Jul 25, 2013 Dave King
Electronic payments have become more popular among the nation's enterprises and small businesses, especially as consumers and employees prefer these mediums for transactions. However, identity theft and data breaches stemming from ACH cards and other electronic payments fraud continue to grow as well, which has been a major issue for companies of all sizes.
Businesses need to focus on implementing the most stringent information governance policies possible to minimize the risks of electronic payments fraud. Failed security protocols can lead to substantial problems, including incurred financial losses, hurt reputations, lost faith and poor employee retention rates.

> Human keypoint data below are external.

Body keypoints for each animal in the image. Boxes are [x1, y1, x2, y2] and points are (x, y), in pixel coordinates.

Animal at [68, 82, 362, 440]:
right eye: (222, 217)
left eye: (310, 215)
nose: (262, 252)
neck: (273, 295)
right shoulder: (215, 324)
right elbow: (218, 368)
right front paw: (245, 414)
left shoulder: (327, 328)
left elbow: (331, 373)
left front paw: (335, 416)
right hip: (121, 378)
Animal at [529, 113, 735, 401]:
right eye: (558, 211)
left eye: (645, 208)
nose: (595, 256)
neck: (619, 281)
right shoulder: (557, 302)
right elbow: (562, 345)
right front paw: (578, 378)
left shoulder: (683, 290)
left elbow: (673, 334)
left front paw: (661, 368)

Best practices to avoid fraud
The Washington Post recently suggested several ways in which small business owners can avoid electronic payment fraud, asserting that too many entrepreneurs are failing to implement adequate security structures to prevent such issues from squashing their companies. According to the news provider, retailers spend an estimated $6.5 billion on fraud prevention each year, likely because of the $3.4 billion in annual losses stemming from electronic payments fraud.
The source explained that small business owners should use credit cards as much as possible, as most major providers will offer complete protection against fraud, and should sign on any debit transactions. Additionally, companies must comply with the Payment Card Industry Data Security Standards to avoid sanctions and fines from the federal government.
The Washington Post suggested that entrepreneurs demand that their employees request CVC codes from customers who do not have their cards present, and look to obtain the most information possible for each account. As best practices continue to shift in light of advancing threats, the news provider noted that small business owners should also regularly review verification procedures and implement policies that reflect the updates.
Finally, the source added that card network authentication services can be very helpful, and can further reduce the risk of becoming victimized by fraudulent practices.
Oversight a must
Though many enterprises will implement electronic payments strategies to automate some of the more mundane aspects of accounting, oversight is still a crucial aspect of successful transaction processing. Trusted members of staff should be assigned to regularly review all accounts payable and receivable, looking to identify and eradicate any irregularities that might lead to fraud.
Taking these steps and going above and beyond the simple call of duty for payment processing security can save a company from a variety of significant problems.